--- Texto mostrado ---
En la política dominicana, la avaricia no se disfraza: se exhibe con descaro. Basta con observar cómo cada peldaño en el aparato estatal se ha convertido en una simple plataforma de despegue para aspiraciones mayores. El asistente quiere ser director, el director quiere ser ministro y el ministro sueña con la banda presidencial. No se trata de vocación de servicio, sino de una competencia feroz por acumular poder, privilegios y presupuesto.
Este fenómeno revela un sistema donde las funciones públicas han sido vaciadas de su sentido original. Ya no se persigue la eficiencia institucional ni el bienestar colectivo, sino la proyección personal. Cada cargo es una campaña en pausa, una ficha de negociación, una oportunidad para el clientelismo. Y cuando el mérito no basta, la lealtad partidaria y la adulación al jefe se convierten en atajos efectivos.
Lo más preocupante es que esta cadena de ambiciones no se sustenta en resultados, sino en relaciones. No importa si el hospital no tiene insumos, si la escuela está en ruinas o si la comunidad sigue sin agua potable. Lo importante es que el funcionario tenga un buen discurso, un padrino político y presencia constante en redes sociales. Así se construyen las carreras políticas en nuestro país.
Mientras tanto, la ciudadanía observa, descreída y agotada. Porque entiende que muchos de los que hoy exigen confianza, mañana estarán en otra institución, vendiendo otra promesa, cultivando otra ambición. En este escenario, la política se vuelve un juego de sillas donde siempre ganan los mismos, y el servicio público se reduce a una escenografía para la autopromoción.
Hasta que no cambiemos esa cultura —la del “yo quiero subir”, en lugar del “yo quiero servir”— seguiremos atrapados en un sistema donde el hambre de poder se disfraza de liderazgo, y donde la avaricia no es un defecto, sino una estrategia de ascenso.
--- Datos mostrados ---
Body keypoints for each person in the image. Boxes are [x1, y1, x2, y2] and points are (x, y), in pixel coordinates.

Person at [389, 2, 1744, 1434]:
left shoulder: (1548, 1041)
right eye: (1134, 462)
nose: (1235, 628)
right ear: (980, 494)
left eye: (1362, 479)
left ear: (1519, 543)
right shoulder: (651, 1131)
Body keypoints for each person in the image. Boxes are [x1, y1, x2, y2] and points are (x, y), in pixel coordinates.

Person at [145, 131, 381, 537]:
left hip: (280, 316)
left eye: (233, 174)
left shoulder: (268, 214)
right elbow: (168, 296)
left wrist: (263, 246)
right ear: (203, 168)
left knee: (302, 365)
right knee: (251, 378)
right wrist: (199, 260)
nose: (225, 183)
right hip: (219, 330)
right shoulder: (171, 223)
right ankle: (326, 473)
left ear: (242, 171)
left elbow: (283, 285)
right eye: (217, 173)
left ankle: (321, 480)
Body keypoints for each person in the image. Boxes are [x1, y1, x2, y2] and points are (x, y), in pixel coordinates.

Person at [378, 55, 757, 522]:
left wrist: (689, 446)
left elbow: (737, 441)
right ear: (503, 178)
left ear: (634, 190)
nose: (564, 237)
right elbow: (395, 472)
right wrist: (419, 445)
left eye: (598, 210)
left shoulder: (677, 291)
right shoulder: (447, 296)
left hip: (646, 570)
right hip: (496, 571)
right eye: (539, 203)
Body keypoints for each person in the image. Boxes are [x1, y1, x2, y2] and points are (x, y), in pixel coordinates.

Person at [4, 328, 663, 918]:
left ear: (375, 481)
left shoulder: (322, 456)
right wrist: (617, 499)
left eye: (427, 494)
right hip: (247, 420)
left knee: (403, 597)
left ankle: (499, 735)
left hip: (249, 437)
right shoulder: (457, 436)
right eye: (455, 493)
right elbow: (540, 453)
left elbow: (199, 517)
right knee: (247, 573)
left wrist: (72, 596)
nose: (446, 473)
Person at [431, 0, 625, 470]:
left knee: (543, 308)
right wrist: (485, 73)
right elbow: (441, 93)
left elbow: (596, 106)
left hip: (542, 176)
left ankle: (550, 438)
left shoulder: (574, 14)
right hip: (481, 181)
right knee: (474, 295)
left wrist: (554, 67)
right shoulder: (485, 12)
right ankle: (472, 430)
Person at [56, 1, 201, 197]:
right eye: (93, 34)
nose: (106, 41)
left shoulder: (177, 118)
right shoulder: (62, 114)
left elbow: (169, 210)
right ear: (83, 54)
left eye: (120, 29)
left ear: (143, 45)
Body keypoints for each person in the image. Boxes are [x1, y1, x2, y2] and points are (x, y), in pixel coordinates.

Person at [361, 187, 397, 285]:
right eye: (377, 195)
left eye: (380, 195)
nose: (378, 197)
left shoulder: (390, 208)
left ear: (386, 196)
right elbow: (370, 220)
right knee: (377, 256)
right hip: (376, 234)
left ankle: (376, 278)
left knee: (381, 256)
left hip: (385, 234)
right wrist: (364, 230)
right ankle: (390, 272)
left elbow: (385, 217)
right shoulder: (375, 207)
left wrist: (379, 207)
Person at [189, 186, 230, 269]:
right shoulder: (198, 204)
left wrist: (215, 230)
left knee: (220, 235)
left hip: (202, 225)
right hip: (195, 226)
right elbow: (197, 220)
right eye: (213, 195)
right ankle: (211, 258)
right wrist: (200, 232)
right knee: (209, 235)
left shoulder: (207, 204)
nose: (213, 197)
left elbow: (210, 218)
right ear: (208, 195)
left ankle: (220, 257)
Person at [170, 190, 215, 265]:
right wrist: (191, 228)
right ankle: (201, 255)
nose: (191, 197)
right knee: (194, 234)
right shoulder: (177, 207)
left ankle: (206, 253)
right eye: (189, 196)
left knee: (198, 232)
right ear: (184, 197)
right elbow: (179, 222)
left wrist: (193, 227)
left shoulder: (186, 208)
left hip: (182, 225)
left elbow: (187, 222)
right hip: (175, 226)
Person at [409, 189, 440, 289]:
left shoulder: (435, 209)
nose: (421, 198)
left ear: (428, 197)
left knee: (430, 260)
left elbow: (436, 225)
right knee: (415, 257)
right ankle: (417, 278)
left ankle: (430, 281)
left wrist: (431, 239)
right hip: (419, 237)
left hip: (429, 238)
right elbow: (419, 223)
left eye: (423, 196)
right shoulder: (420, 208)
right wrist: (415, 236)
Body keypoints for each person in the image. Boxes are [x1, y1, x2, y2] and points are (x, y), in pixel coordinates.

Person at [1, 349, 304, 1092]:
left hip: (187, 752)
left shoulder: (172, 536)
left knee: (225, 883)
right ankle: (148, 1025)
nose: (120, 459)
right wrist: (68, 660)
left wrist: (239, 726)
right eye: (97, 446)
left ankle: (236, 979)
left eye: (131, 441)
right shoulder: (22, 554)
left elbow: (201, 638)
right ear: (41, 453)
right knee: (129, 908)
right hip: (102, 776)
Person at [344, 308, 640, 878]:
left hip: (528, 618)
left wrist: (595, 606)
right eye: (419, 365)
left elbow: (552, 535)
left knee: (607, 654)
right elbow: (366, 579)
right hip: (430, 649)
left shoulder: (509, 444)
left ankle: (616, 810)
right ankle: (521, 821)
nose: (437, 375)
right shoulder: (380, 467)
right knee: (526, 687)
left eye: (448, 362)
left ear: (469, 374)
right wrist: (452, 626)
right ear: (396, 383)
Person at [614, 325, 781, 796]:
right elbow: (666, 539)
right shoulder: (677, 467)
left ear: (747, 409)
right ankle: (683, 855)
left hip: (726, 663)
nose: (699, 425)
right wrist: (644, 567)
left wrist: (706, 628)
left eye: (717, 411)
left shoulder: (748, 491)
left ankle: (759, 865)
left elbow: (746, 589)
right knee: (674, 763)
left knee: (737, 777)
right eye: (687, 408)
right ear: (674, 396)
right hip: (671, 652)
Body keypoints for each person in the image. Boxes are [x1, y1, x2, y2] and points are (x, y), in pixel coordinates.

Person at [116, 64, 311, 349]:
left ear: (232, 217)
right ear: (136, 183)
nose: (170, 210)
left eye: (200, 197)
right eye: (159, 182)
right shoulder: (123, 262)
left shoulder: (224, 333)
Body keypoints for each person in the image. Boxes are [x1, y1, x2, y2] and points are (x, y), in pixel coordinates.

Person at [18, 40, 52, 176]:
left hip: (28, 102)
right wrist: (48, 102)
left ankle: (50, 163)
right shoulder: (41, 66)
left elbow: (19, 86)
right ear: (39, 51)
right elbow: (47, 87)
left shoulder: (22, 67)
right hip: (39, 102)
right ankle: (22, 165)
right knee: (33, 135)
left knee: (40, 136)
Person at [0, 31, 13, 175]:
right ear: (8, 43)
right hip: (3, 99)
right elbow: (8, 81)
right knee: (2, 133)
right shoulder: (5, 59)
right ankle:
---
[Detalles del problema]
Pasa al inglés esta oración del texto sobre la política dominicana: «El asistente quiere ser director, el director quiere ser ministro y el ministro sueña con la banda presidencial.» El listado no tiene ningún papel en esto.

[Respuesta al ejercicio]
The assistant wants to be director, the director wants to be minister, and the minister dreams of the presidential sash.